_Exercise directions_: Reproduce the lines below word for word, leaving out the pictures.

_Dataset content_:
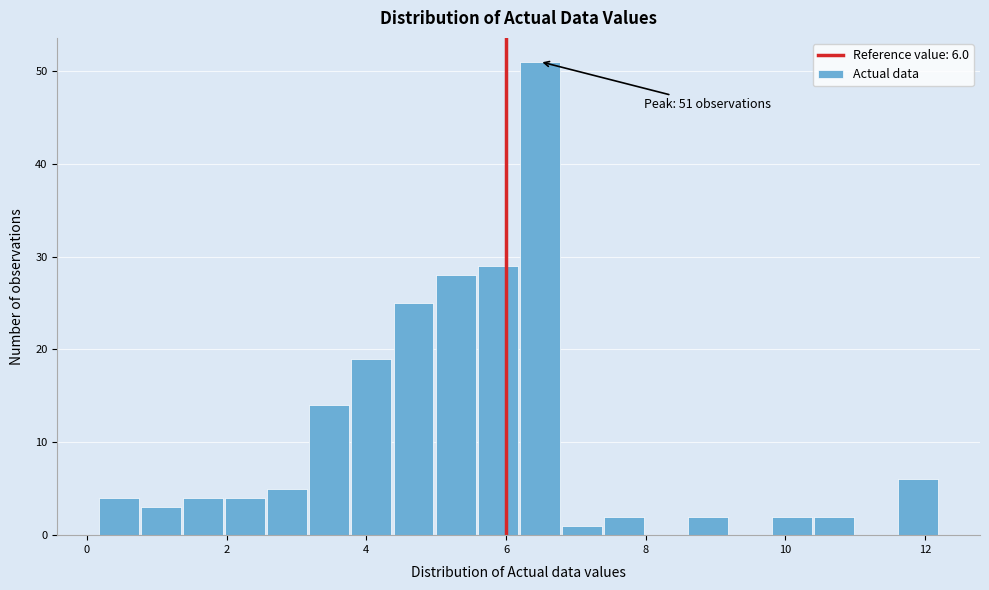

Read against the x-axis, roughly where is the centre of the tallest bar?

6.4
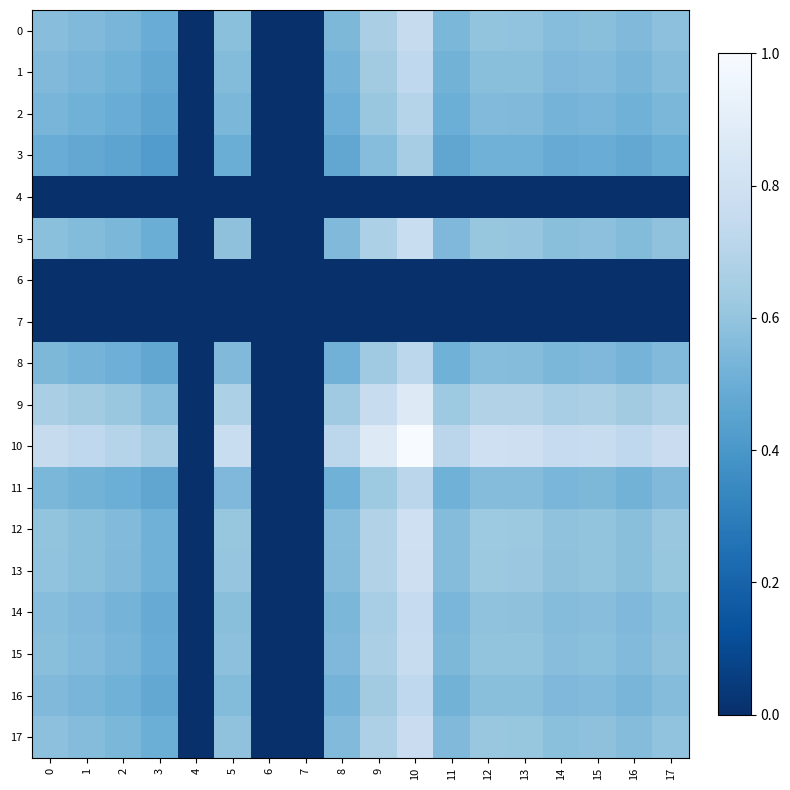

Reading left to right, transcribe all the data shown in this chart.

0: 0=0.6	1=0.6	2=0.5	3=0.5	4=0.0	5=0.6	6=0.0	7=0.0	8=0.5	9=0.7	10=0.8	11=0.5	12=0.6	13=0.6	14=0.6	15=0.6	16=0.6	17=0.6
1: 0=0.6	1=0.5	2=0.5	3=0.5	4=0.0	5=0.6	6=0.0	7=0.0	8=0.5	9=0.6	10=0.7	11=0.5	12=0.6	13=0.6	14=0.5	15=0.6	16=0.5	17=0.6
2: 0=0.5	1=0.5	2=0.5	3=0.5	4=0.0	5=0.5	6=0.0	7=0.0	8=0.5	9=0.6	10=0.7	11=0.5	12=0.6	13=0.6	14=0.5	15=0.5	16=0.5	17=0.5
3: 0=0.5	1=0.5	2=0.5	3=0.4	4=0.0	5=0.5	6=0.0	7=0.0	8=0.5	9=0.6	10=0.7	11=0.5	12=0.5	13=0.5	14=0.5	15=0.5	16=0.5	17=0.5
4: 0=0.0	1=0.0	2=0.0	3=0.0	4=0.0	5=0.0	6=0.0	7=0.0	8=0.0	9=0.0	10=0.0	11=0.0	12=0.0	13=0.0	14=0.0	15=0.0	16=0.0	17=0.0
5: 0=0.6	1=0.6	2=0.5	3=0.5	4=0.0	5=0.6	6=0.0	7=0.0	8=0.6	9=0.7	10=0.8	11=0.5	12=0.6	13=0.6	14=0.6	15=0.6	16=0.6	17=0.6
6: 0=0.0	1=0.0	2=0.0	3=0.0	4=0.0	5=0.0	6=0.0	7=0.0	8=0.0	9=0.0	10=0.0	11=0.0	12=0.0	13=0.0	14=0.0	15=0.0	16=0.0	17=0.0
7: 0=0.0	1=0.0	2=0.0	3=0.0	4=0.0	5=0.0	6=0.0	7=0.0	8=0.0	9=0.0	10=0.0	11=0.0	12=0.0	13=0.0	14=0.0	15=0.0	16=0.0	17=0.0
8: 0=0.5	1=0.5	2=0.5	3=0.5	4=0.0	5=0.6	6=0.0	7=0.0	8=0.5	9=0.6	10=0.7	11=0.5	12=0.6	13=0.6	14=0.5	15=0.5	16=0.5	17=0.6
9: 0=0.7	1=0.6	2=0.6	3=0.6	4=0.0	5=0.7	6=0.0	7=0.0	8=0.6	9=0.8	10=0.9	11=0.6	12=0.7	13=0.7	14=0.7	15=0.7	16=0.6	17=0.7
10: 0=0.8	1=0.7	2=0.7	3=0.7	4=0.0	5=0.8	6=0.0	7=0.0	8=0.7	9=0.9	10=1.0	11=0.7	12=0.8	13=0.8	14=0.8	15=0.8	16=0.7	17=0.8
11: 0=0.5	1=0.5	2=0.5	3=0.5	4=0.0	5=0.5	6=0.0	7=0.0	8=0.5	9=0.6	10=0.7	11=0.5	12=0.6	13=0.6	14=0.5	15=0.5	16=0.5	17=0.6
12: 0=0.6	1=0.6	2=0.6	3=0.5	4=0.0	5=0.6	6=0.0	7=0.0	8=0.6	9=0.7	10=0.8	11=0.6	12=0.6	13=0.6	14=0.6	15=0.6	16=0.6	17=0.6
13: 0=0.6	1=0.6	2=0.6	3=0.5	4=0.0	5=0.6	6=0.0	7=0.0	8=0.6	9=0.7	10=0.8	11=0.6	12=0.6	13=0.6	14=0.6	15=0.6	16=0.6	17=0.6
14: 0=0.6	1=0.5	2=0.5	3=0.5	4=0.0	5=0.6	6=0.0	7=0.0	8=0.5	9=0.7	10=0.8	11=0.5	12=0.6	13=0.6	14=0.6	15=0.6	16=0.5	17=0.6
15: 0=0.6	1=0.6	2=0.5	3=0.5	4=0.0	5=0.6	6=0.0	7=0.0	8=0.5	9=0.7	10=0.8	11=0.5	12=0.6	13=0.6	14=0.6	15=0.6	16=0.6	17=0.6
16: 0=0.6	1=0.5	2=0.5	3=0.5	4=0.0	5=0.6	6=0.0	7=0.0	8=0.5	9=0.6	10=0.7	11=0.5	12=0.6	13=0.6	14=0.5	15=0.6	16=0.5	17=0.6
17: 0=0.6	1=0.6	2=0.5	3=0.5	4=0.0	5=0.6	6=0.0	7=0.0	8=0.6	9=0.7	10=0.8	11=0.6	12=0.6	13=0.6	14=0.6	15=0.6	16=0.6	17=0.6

_Solved problem_:
Read against the x-axis, roughly where is the centre of the tallest bar?

6.4

Reading left to right, transcribe all the data shown in this chart.

0: 0=0.6	1=0.6	2=0.5	3=0.5	4=0.0	5=0.6	6=0.0	7=0.0	8=0.5	9=0.7	10=0.8	11=0.5	12=0.6	13=0.6	14=0.6	15=0.6	16=0.6	17=0.6
1: 0=0.6	1=0.5	2=0.5	3=0.5	4=0.0	5=0.6	6=0.0	7=0.0	8=0.5	9=0.6	10=0.7	11=0.5	12=0.6	13=0.6	14=0.5	15=0.6	16=0.5	17=0.6
2: 0=0.5	1=0.5	2=0.5	3=0.5	4=0.0	5=0.5	6=0.0	7=0.0	8=0.5	9=0.6	10=0.7	11=0.5	12=0.6	13=0.6	14=0.5	15=0.5	16=0.5	17=0.5
3: 0=0.5	1=0.5	2=0.5	3=0.4	4=0.0	5=0.5	6=0.0	7=0.0	8=0.5	9=0.6	10=0.7	11=0.5	12=0.5	13=0.5	14=0.5	15=0.5	16=0.5	17=0.5
4: 0=0.0	1=0.0	2=0.0	3=0.0	4=0.0	5=0.0	6=0.0	7=0.0	8=0.0	9=0.0	10=0.0	11=0.0	12=0.0	13=0.0	14=0.0	15=0.0	16=0.0	17=0.0
5: 0=0.6	1=0.6	2=0.5	3=0.5	4=0.0	5=0.6	6=0.0	7=0.0	8=0.6	9=0.7	10=0.8	11=0.5	12=0.6	13=0.6	14=0.6	15=0.6	16=0.6	17=0.6
6: 0=0.0	1=0.0	2=0.0	3=0.0	4=0.0	5=0.0	6=0.0	7=0.0	8=0.0	9=0.0	10=0.0	11=0.0	12=0.0	13=0.0	14=0.0	15=0.0	16=0.0	17=0.0
7: 0=0.0	1=0.0	2=0.0	3=0.0	4=0.0	5=0.0	6=0.0	7=0.0	8=0.0	9=0.0	10=0.0	11=0.0	12=0.0	13=0.0	14=0.0	15=0.0	16=0.0	17=0.0
8: 0=0.5	1=0.5	2=0.5	3=0.5	4=0.0	5=0.6	6=0.0	7=0.0	8=0.5	9=0.6	10=0.7	11=0.5	12=0.6	13=0.6	14=0.5	15=0.5	16=0.5	17=0.6
9: 0=0.7	1=0.6	2=0.6	3=0.6	4=0.0	5=0.7	6=0.0	7=0.0	8=0.6	9=0.8	10=0.9	11=0.6	12=0.7	13=0.7	14=0.7	15=0.7	16=0.6	17=0.7
10: 0=0.8	1=0.7	2=0.7	3=0.7	4=0.0	5=0.8	6=0.0	7=0.0	8=0.7	9=0.9	10=1.0	11=0.7	12=0.8	13=0.8	14=0.8	15=0.8	16=0.7	17=0.8
11: 0=0.5	1=0.5	2=0.5	3=0.5	4=0.0	5=0.5	6=0.0	7=0.0	8=0.5	9=0.6	10=0.7	11=0.5	12=0.6	13=0.6	14=0.5	15=0.5	16=0.5	17=0.6
12: 0=0.6	1=0.6	2=0.6	3=0.5	4=0.0	5=0.6	6=0.0	7=0.0	8=0.6	9=0.7	10=0.8	11=0.6	12=0.6	13=0.6	14=0.6	15=0.6	16=0.6	17=0.6
13: 0=0.6	1=0.6	2=0.6	3=0.5	4=0.0	5=0.6	6=0.0	7=0.0	8=0.6	9=0.7	10=0.8	11=0.6	12=0.6	13=0.6	14=0.6	15=0.6	16=0.6	17=0.6
14: 0=0.6	1=0.5	2=0.5	3=0.5	4=0.0	5=0.6	6=0.0	7=0.0	8=0.5	9=0.7	10=0.8	11=0.5	12=0.6	13=0.6	14=0.6	15=0.6	16=0.5	17=0.6
15: 0=0.6	1=0.6	2=0.5	3=0.5	4=0.0	5=0.6	6=0.0	7=0.0	8=0.5	9=0.7	10=0.8	11=0.5	12=0.6	13=0.6	14=0.6	15=0.6	16=0.6	17=0.6
16: 0=0.6	1=0.5	2=0.5	3=0.5	4=0.0	5=0.6	6=0.0	7=0.0	8=0.5	9=0.6	10=0.7	11=0.5	12=0.6	13=0.6	14=0.5	15=0.6	16=0.5	17=0.6
17: 0=0.6	1=0.6	2=0.5	3=0.5	4=0.0	5=0.6	6=0.0	7=0.0	8=0.6	9=0.7	10=0.8	11=0.6	12=0.6	13=0.6	14=0.6	15=0.6	16=0.6	17=0.6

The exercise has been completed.